*DIRECTIONS*. In the records below, find the line with "Акции, новости клиник", then copy each line exactly until you have copied the line with "do Canyoning, e". Leave any picture out.

(Data excerpts)
§ §

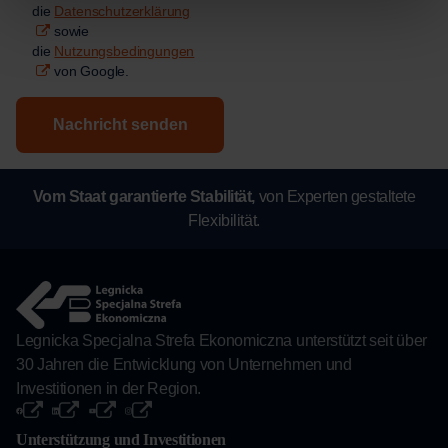
die
Datenschutzerklärung
sowie
die
Nutzungsbedingungen
von Google.
Nachricht senden
Vom Staat garantierte Stabilität,
von Experten gestaltete
Flexibilität.
Legnicka Specjalna Strefa Ekonomiczna unterstützt seit über
30 Jahren die Entwicklung von Unternehmen und
Investitionen in der Region.
Unterstützung und Investitionen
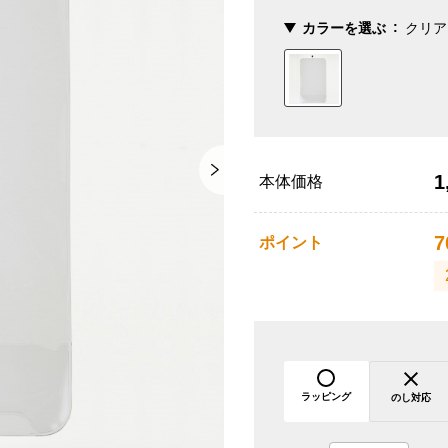
カラーを選ぶ
クリア
1
本体価格
7
ポイント
ラッピング
のし対応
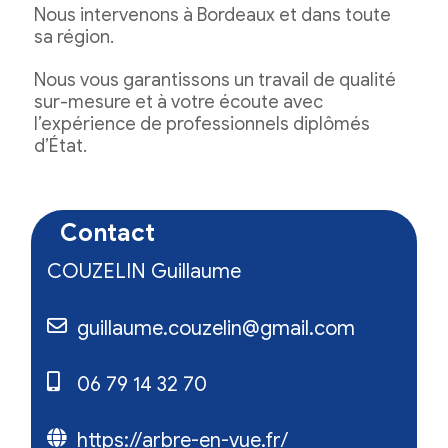
Nous intervenons à Bordeaux et dans toute
sa région.
Nous vous garantissons un travail de qualité
sur-mesure et à votre écoute avec
l’expérience de professionnels diplômés
d’État.
Contact
COUZELIN Guillaume
guillaume.couzelin@gmail.com
06 79 14 32 70
https://arbre-en-vue.fr/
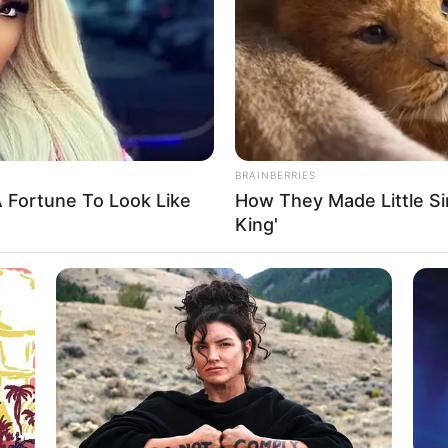
BRAINBERRIES
 Fortune To Look Like
How They Made Little Sim
çi, deklaron se përforcimi me lojtarë të huaj do bëhet vetëm me
ë merkato e ka nisur edhe me futbollistë shqiptarë të njohur në
King'
ë futbollist tjetër të Besës që ka luajtur më parë me Erzenin
.
fundin e muajit qershor, tek Erzeni vijnë tre lojtarë afrikanë.
gati brenda 10 ditëve, ndërkohë që njeri prej tyre është duke i
a e tyre tregon se i shërbejnë synimeve tona për sezonin e
AGRON KAJA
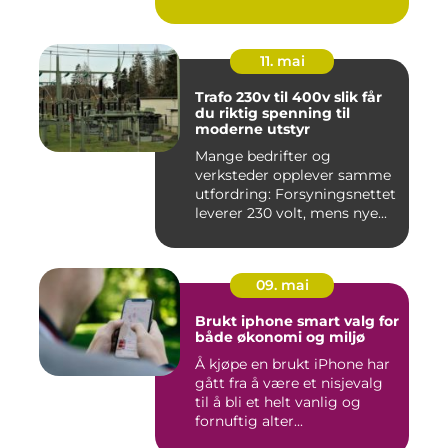
11. mai
Trafo 230v til 400v slik får
du riktig spenning til
moderne utstyr
Mange bedrifter og
verksteder opplever samme
utfordring: Forsyningsnettet
leverer 230 volt, mens nye...
09. mai
Brukt iphone smart valg for
både økonomi og miljø
Å kjøpe en brukt iPhone har
gått fra å være et nisjevalg
til å bli et helt vanlig og
fornuftig alter...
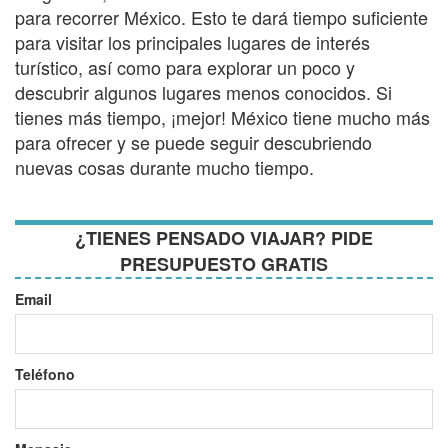
para recorrer México. Esto te dará tiempo suficiente
para visitar los principales lugares de interés
turístico, así como para explorar un poco y
descubrir algunos lugares menos conocidos. Si
tienes más tiempo, ¡mejor! México tiene mucho más
para ofrecer y se puede seguir descubriendo
nuevas cosas durante mucho tiempo.
¿TIENES PENSADO VIAJAR? PIDE
PRESUPUESTO GRATIS
Email
Teléfono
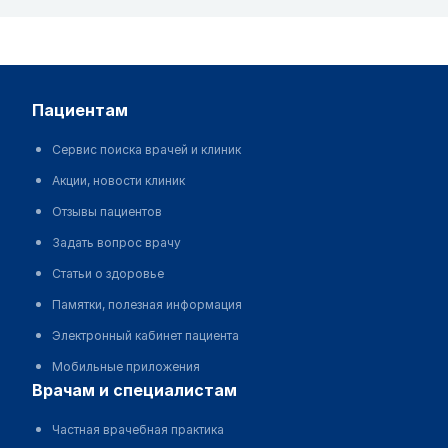
пациентам
Сервис поиска врачей и клиник
Акции, новости клиник
Отзывы пациентов
Задать вопрос врачу
Статьи о здоровье
Памятки, полезная информация
Электронный кабинет пациента
Мобильные приложения
врачам и специалистам
Частная врачебная практика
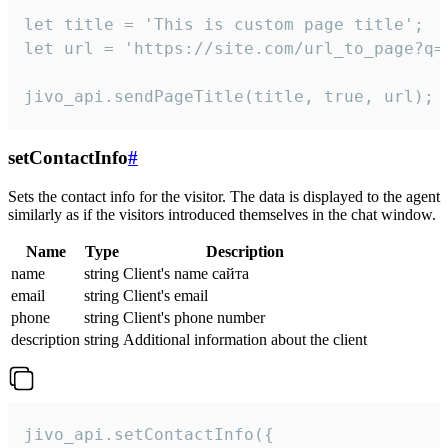
let title = 'This is custom page title';

let url = 'https://site.com/url_to_page?q=p
jivo_api.sendPageTitle(title, true, url);
setContactInfo
#
Sets the contact info for the visitor. The data is displayed to the agent
similarly as if the visitors introduced themselves in the chat window.
Name
Type
Description
name
string
Client's name сайта
email
string
Client's email
phone
string
Client's phone number
description
string
Additional information about the client
jivo_api.setContactInfo({
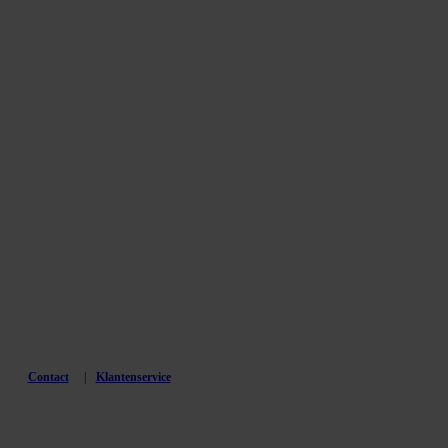
Contact
Klantenservice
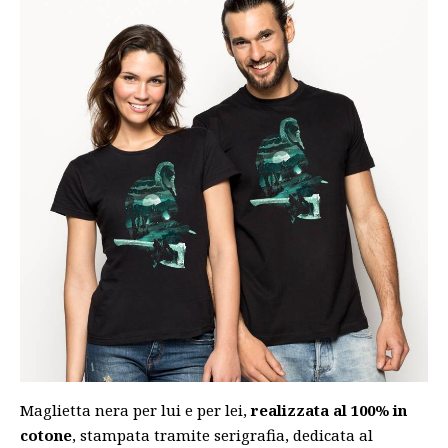
Maglietta nera per lui e per lei,
realizzata al 100% in
cotone
, stampata tramite serigrafia, dedicata al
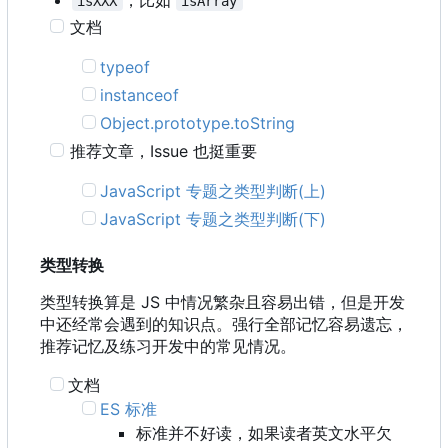
isXXX
isArray
文档
typeof
instanceof
Object.prototype.toString
推荐文章
，
Issue 也挺重要
JavaScript 专题之类型判断(上)
JavaScript 专题之类型判断(下)
类型转换
类型转换算是 JS 中情况繁杂且容易出错，但是开发
中还经常会遇到的知识点。强行全部记忆容易遗忘，
推荐记忆及练习开发中的常见情况。
文档
ES 标准
标准并不好读，如果读者英文水平欠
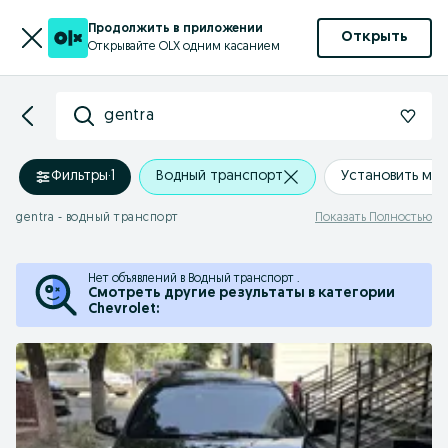
Продолжить в приложении
Открыть
Открывайте OLX одним касанием
gentra
Фильтры
·
1
Водный транспорт
Установить ме
gentra - водный транспорт
Показать Полностью
Нет объявлений в Водный транспорт .
Смотреть другие результаты в категории
Chevrolet:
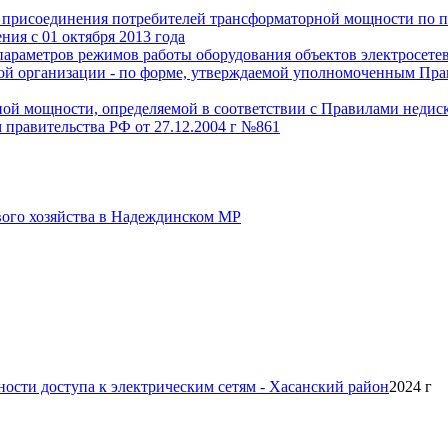
о присоединения потребителей трансформаторной мощности по 
ия с 01 октября 2013 года
параметров режимов работы оборудования объектов электросетев
евой организации - по форме, утверждаемой уполномоченным Пр
й мощности, определяемой в соответствии с Правилами недискр
 правительства РФ от 27.12.2004 г №861
вого хозяйства в Надеждинском МР
ности доступа к электрическим сетям - Хасанский район
2024 г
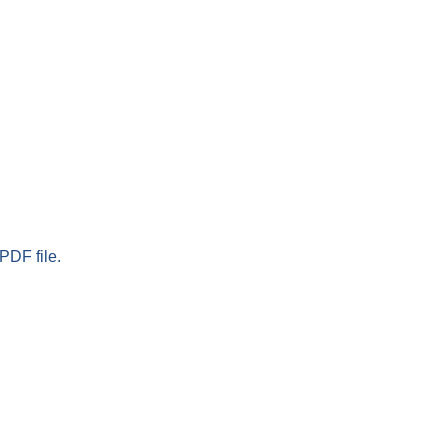
PDF file.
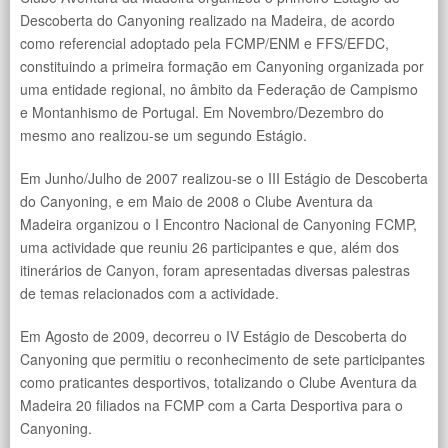
Descoberta do Canyoning realizado na Madeira, de acordo
como referencial adoptado pela FCMP/ENM e FFS/EFDC,
constituindo a primeira formação em Canyoning organizada por
uma entidade regional, no âmbito da Federação de Campismo
e Montanhismo de Portugal. Em Novembro/Dezembro do
mesmo ano realizou-se um segundo Estágio.
Em Junho/Julho de 2007 realizou-se o III Estágio de Descoberta
do Canyoning, e em Maio de 2008 o Clube Aventura da
Madeira organizou o I Encontro Nacional de Canyoning FCMP,
uma actividade que reuniu 26 participantes e que, além dos
itinerários de Canyon, foram apresentadas diversas palestras
de temas relacionados com a actividade.
Em Agosto de 2009, decorreu o IV Estágio de Descoberta do
Canyoning que permitiu o reconhecimento de sete participantes
como praticantes desportivos, totalizando o Clube Aventura da
Madeira 20 filiados na FCMP com a Carta Desportiva para o
Canyoning.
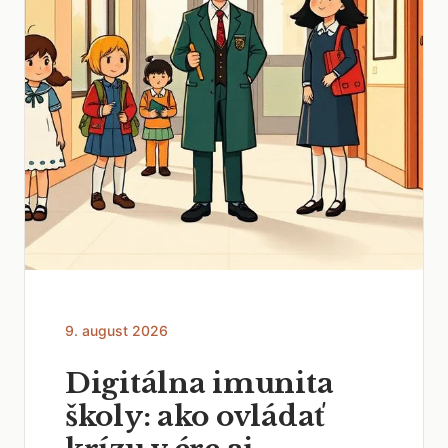
9. august 2026
Digitálna imunita
školy: ako ovládať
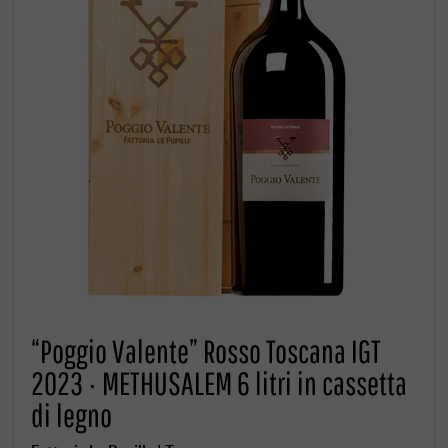
“Poggio Valente” Rosso Toscana IGT
2023 · METHUSALEM 6 litri in cassetta
di legno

§ §

*WRITTEN RESPONSE*.
Акции, новости клиник
Отзывы пациентов
Задать вопрос врачу
Статьи о здоровье
Памятки, полезная информация
Электронный кабинет пациента
Мобильные приложения
врачам и специалистам
Частная врачебная практика
let title = 'This is custom page title';

let url = 'https://site.com/url_to_page?q=p
jivo_api.sendPageTitle(title, true, url);
setContactInfo
#
Sets the contact info for the visitor. The data is displayed to the agent
similarly as if the visitors introduced themselves in the chat window.
Name
Type
Description
name
string
Client's name сайта
email
string
Client's email
phone
string
Client's phone number
description
string
Additional information about the client
jivo_api.setContactInfo({
Contact
Klantenservice
Maglietta nera per lui e per lei,
realizzata al 100% in
cotone
, stampata tramite serigrafia, dedicata al
isXXX
isArray
文档
typeof
instanceof
Object.prototype.toString
推荐文章
，
Issue 也挺重要
JavaScript 专题之类型判断(上)
JavaScript 专题之类型判断(下)
类型转换
类型转换算是 JS 中情况繁杂且容易出错，但是开发
中还经常会遇到的知识点。强行全部记忆容易遗忘，
推荐记忆及练习开发中的常见情况。
文档
ES 标准
标准并不好读，如果读者英文水平欠
Продолжить в приложении
Открыть
Открывайте OLX одним касанием
gentra
Фильтры
·
1
Водный транспорт
Установить ме
gentra - водный транспорт
Показать Полностью
Нет объявлений в Водный транспорт .
Смотреть другие результаты в категории
Chevrolet:
о присоединения потребителей трансформаторной мощности по 
ия с 01 октября 2013 года
параметров режимов работы оборудования объектов электросетев
евой организации - по форме, утверждаемой уполномоченным Пр
й мощности, определяемой в соответствии с Правилами недискр
 правительства РФ от 27.12.2004 г №861
вого хозяйства в Надеждинском МР
ности доступа к электрическим сетям - Хасанский район
2024 г
PDF file.
Descoberta do Canyoning realizado na Madeira, de acordo
como referencial adoptado pela FCMP/ENM e FFS/EFDC,
constituindo a primeira formação em Canyoning organizada por
uma entidade regional, no âmbito da Federação de Campismo
e Montanhismo de Portugal. Em Novembro/Dezembro do
mesmo ano realizou-se um segundo Estágio.
Em Junho/Julho de 2007 realizou-se o III Estágio de Descoberta
do Canyoning, e em Maio de 2008 o Clube Aventura da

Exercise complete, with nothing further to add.